Action item → Where the data below has the string "following", return the whole line.

Records supplied →
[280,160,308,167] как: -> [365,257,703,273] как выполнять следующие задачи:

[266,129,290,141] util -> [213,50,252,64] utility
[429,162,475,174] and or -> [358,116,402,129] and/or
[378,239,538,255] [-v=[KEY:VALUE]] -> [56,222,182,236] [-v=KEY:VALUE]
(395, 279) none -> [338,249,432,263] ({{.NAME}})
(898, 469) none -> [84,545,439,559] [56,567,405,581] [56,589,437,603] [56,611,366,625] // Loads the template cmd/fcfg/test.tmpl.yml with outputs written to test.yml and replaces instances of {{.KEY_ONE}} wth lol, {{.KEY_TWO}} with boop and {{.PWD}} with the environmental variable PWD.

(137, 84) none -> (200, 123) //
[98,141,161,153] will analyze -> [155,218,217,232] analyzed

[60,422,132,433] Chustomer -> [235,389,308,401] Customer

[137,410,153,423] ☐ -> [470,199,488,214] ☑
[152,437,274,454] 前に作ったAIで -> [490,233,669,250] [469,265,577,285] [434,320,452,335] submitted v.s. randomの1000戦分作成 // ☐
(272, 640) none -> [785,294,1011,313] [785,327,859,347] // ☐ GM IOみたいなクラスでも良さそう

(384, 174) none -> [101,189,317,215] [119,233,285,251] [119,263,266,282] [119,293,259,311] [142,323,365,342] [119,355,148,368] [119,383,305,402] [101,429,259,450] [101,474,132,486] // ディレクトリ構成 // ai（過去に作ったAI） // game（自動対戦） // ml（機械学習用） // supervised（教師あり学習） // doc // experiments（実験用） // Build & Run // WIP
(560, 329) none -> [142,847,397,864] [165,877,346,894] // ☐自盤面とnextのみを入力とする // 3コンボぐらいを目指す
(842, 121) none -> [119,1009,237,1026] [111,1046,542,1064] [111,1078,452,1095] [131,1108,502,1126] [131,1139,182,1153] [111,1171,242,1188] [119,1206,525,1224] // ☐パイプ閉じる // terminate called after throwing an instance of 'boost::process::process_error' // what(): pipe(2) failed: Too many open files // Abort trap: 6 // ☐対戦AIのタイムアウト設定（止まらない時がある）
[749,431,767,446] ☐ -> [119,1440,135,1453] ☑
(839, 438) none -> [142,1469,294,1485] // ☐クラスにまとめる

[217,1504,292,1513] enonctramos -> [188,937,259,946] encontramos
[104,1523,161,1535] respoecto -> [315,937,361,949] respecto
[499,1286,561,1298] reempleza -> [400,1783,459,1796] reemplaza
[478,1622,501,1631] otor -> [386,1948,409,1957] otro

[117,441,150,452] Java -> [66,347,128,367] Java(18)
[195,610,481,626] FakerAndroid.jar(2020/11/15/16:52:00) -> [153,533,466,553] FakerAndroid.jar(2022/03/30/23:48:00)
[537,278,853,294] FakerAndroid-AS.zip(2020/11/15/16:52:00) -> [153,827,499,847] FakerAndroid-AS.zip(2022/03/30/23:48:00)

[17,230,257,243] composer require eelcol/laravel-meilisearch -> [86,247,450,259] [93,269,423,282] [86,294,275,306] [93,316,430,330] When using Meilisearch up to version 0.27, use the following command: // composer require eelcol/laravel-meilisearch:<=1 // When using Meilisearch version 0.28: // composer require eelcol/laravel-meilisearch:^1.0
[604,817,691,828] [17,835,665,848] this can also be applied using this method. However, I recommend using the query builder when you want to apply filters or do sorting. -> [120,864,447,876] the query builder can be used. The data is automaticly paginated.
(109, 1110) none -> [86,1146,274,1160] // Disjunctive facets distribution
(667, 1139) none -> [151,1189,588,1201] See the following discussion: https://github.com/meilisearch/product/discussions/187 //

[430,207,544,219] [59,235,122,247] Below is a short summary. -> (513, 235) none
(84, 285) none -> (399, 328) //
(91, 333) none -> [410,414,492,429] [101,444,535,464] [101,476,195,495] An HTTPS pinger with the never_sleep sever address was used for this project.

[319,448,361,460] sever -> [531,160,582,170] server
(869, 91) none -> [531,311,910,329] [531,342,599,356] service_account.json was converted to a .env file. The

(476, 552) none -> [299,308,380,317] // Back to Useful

Task result →
[17,230,257,243] composer require eelcol/laravel-meilisearch -> [86,247,450,259] [93,269,423,282] [86,294,275,306] [93,316,430,330] When using Meilisearch up to version 0.27, use the following command: // composer require eelcol/laravel-meilisearch:<=1 // When using Meilisearch version 0.28: // composer require eelcol/laravel-meilisearch:^1.0
(667, 1139) none -> [151,1189,588,1201] See the following discussion: https://github.com/meilisearch/product/discussions/187 //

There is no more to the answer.